The Client Experience Branch is related to the federal Canadian Digital Service, which exists to help "federal public servants deliver better government services" through coaching and advice, provide technical solutions, and a suite of guides and resources to help public servants implement digital transformation in their work.

IRCC's own Digital Platform Modernization and Transformation approach and budget is massive, well invested in, and as practical as it is aspirational. It is a solid indication of the approach and investment needed to make digital transformation happen successfully.

On the other hand, we're asked and the sector is expected to deliver what the IRCC is investing hundreds of millions of dollars in, on the cheap.

At the same time, it's not completely working as it should. Which is why this needs to be a priority.

On their funding side IRCC does not yet have a consistent internal digital literacy baseline, nor vision. IRCC has invested heavily in the digital and communications infrastructure, positions, and approaches on their client side - immigration processing, temporary processing, Citizenship. There has not been a corresponding investment on the other side of the organization. What happens on the funding side of IRCC is fragmented and, ironically, decentralized operationally to empower the whims of funding program officers.

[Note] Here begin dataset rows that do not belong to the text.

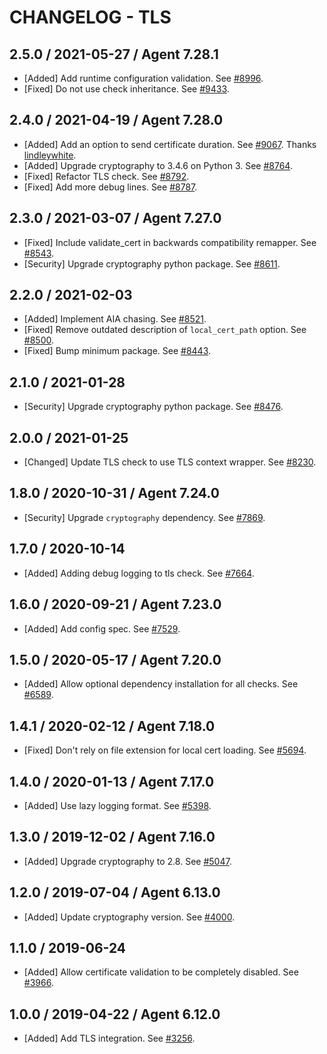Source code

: # CHANGELOG - TLS

## 2.5.0 / 2021-05-27 / Agent 7.28.1

* [Added] Add runtime configuration validation. See [#8996](https://github.com/DataDog/integrations-core/pull/8996).
* [Fixed] Do not use check inheritance. See [#9433](https://github.com/DataDog/integrations-core/pull/9433).

## 2.4.0 / 2021-04-19 / Agent 7.28.0

* [Added] Add an option to send certificate duration. See [#9067](https://github.com/DataDog/integrations-core/pull/9067). Thanks [lindleywhite](https://github.com/lindleywhite).
* [Added] Upgrade cryptography to 3.4.6 on Python 3. See [#8764](https://github.com/DataDog/integrations-core/pull/8764).
* [Fixed] Refactor TLS check. See [#8792](https://github.com/DataDog/integrations-core/pull/8792).
* [Fixed] Add more debug lines. See [#8787](https://github.com/DataDog/integrations-core/pull/8787).

## 2.3.0 / 2021-03-07 / Agent 7.27.0

* [Fixed] Include validate_cert in backwards compatibility remapper. See [#8543](https://github.com/DataDog/integrations-core/pull/8543).
* [Security] Upgrade cryptography python package. See [#8611](https://github.com/DataDog/integrations-core/pull/8611).

## 2.2.0 / 2021-02-03

* [Added] Implement AIA chasing. See [#8521](https://github.com/DataDog/integrations-core/pull/8521).
* [Fixed] Remove outdated description of `local_cert_path` option. See [#8500](https://github.com/DataDog/integrations-core/pull/8500).
* [Fixed] Bump minimum package. See [#8443](https://github.com/DataDog/integrations-core/pull/8443).

## 2.1.0 / 2021-01-28

* [Security] Upgrade cryptography python package. See [#8476](https://github.com/DataDog/integrations-core/pull/8476).

## 2.0.0 / 2021-01-25

* [Changed] Update TLS check to use TLS context wrapper. See [#8230](https://github.com/DataDog/integrations-core/pull/8230).

## 1.8.0 / 2020-10-31 / Agent 7.24.0

* [Security] Upgrade `cryptography` dependency. See [#7869](https://github.com/DataDog/integrations-core/pull/7869).

## 1.7.0 / 2020-10-14

* [Added] Adding debug logging to tls check. See [#7664](https://github.com/DataDog/integrations-core/pull/7664).

## 1.6.0 / 2020-09-21 / Agent 7.23.0

* [Added] Add config spec. See [#7529](https://github.com/DataDog/integrations-core/pull/7529).

## 1.5.0 / 2020-05-17 / Agent 7.20.0

* [Added] Allow optional dependency installation for all checks. See [#6589](https://github.com/DataDog/integrations-core/pull/6589).

## 1.4.1 / 2020-02-12 / Agent 7.18.0

* [Fixed] Don't rely on file extension for local cert loading. See [#5694](https://github.com/DataDog/integrations-core/pull/5694).

## 1.4.0 / 2020-01-13 / Agent 7.17.0

* [Added] Use lazy logging format. See [#5398](https://github.com/DataDog/integrations-core/pull/5398).

## 1.3.0 / 2019-12-02 / Agent 7.16.0

* [Added] Upgrade cryptography to 2.8. See [#5047](https://github.com/DataDog/integrations-core/pull/5047).

## 1.2.0 / 2019-07-04 / Agent 6.13.0

* [Added] Update cryptography version. See [#4000](https://github.com/DataDog/integrations-core/pull/4000).

## 1.1.0 / 2019-06-24

* [Added] Allow certificate validation to be completely disabled. See [#3966](https://github.com/DataDog/integrations-core/pull/3966).

## 1.0.0 / 2019-04-22 / Agent 6.12.0

* [Added] Add TLS integration. See [#3256](https://github.com/DataDog/integrations-core/pull/3256).

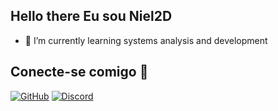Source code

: ## Hello there Eu sou Niel2D

- 🌱 I’m currently learning systems analysis and development

## Conecte-se comigo 🔗

[![GitHub](https://img.shields.io/badge/GitHub-6F85AF?style=for-the-badge&logo=github&logoColor=fff)](https://github.com/Niel2D)
[![Discord](https://img.shields.io/badge/Discord-6F85AF?style=for-the-badge&logo=discord&logoColor=fff)](https://discord.com/channels/865873143701045248) 

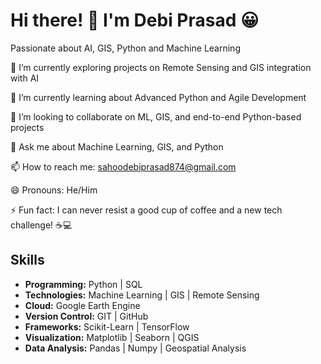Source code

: # Hi there! 👋 I'm Debi Prasad 😀  
Passionate about AI, GIS, Python and Machine Learning  

🔭 I’m currently exploring projects on Remote Sensing and GIS integration with AI  

🌱 I’m currently learning about Advanced Python and Agile Development  

👯 I’m looking to collaborate on ML, GIS, and end-to-end Python-based projects  

💬 Ask me about Machine Learning, GIS, and Python  

📫 How to reach me: sahoodebiprasad874@gmail.com  

😄 Pronouns: He/Him  

⚡ Fun fact: I can never resist a good cup of coffee and a new tech challenge! ☕💻  

## Skills  
- **Programming:** Python | SQL  
- **Technologies:** Machine Learning | GIS | Remote Sensing  
- **Cloud:** Google Earth Engine  
- **Version Control:** GIT | GitHub  
- **Frameworks:** Scikit-Learn | TensorFlow 
- **Visualization:** Matplotlib | Seaborn | QGIS  
- **Data Analysis:** Pandas | Numpy | Geospatial Analysis  
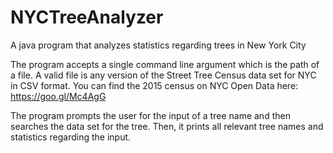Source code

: # NYCTreeAnalyzer
A java program that analyzes statistics regarding trees in New York City

The program accepts a single command line argument which is the path of a file. A valid file is any version of the Street Tree Census data set for NYC in CSV format. You can find the 2015 census on NYC Open Data here: https://goo.gl/Mc4AgG

The program prompts the user for the input of a tree name and then searches the data set for the tree. Then, it prints all relevant tree names and statistics regarding the input.
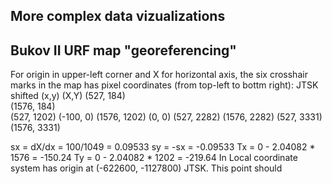 ## More complex data vizualizations


## Bukov II URF map "georeferencing"
For origin in upper-left corner and X for horizontal axis, 
the six crosshair marks in the map has pixel coordinates
(from top-left to bottm right):
                JTSK shifted
(x,y)           (X,Y)
(527, 184)      
(1576, 184)     
(527, 1202)     (-100, 0)
(1576, 1202)    (0, 0)
(527, 2282)
(1576, 2282)
(527, 3331)
(1576, 3331)

sx = dX/dx = 100/1049 = 0.09533
sy = -sx = -0.09533
Tx = 0 - 2.04082 * 1576 = -150.24
Ty = 0 - 2.04082 * 1202 = -219.64
In Local coordinate system has origin at (-622600, -1127800) JTSK. This point should
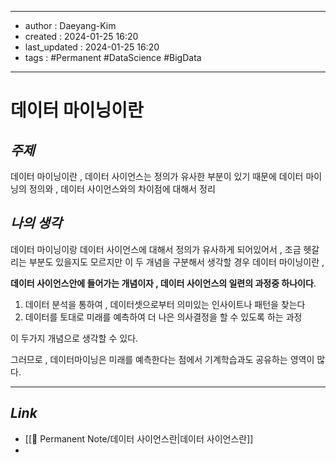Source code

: 
---
- author : Daeyang-Kim
- created : 2024-01-25 16:20
- last_updated : 2024-01-25 16:20
- tags : #Permanent #DataScience #BigData
---

# 데이터 마이닝이란

## *주제*

데이터 마이닝이란 , 데이터 사이언스는 정의가 유사한 부분이 있기 때문에 데이터 마이닝의 정의와 , 데이터 사이언스와의 차이점에 대해서 정리

## *나의 생각*

데이터 마이닝이랑 데이터 사이언스에 대해서 정의가 유사하게 되어있어서 , 조금 헷갈리는 부분도 있을지도 모르지만 이 두 개념을 구분해서 생각할 경우 데이터 마이닝이란 ,

__데이터 사이언스안에 들어가는 개념이자 , 데이터 사이언스의 일련의 과정중 하나이다__.

1. 데이터 분석을 통하여 , 데이터셋으로부터 의미있는 인사이트나 패턴을 찾는다
2. 데이터를 토대로 미래를 예측하여 더 나은 의사결정을 할 수 있도록 하는 과정

이 두가지 개념으로  생각할 수 있다.

그러므로 , 데이터마이닝은 미래를 예측한다는 점에서 기계학습과도 공유하는 영역이 많다.

---

## *Link*

- [[💎 Permanent Note/데이터 사이언스란|데이터 사이언스란]]
- 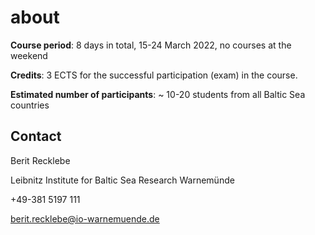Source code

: # about

**Course period**: 8 days in total, 15-24 March 2022, no courses at the weekend

**Credits**: 3 ECTS for the successful participation (exam) in the course.

**Estimated number of participants**: ~ 10-20 students from all Baltic Sea countries

## Contact

Berit Recklebe

Leibnitz Institute for Baltic Sea Research Warnemünde

+49-381 5197 111

berit.recklebe@io-warnemuende.de
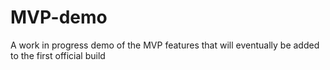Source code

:# MVP-demo
A work in progress demo of the MVP features that will eventually be added to the first official build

It means that one program officer can be led to understand, or can be convinced, about the need to invest in a baseline operational tool, but another can reject it. No decisions are converted into common, standardized approaches. Which means that TWO YEARS INTO A PANDEMIC WHERE EVERY FUNDED ORGANIZATION WENT FULLY DIGITAL FOR A HUGE CHUNK OF TIME SOME FRONT LINE WORKERS ARE STILL USING THEIR PERSONAL SMARTPHONES TO SERVE CLIENTS.

Yes, this is both an operational inconsistency at the level of the Service Provider, but it also reflects a disconnect at the level of the funder.

Hence the need for a hybrid service delivery lead at IRCC.

It's not sufficiently part of the discussion. But it needs to be.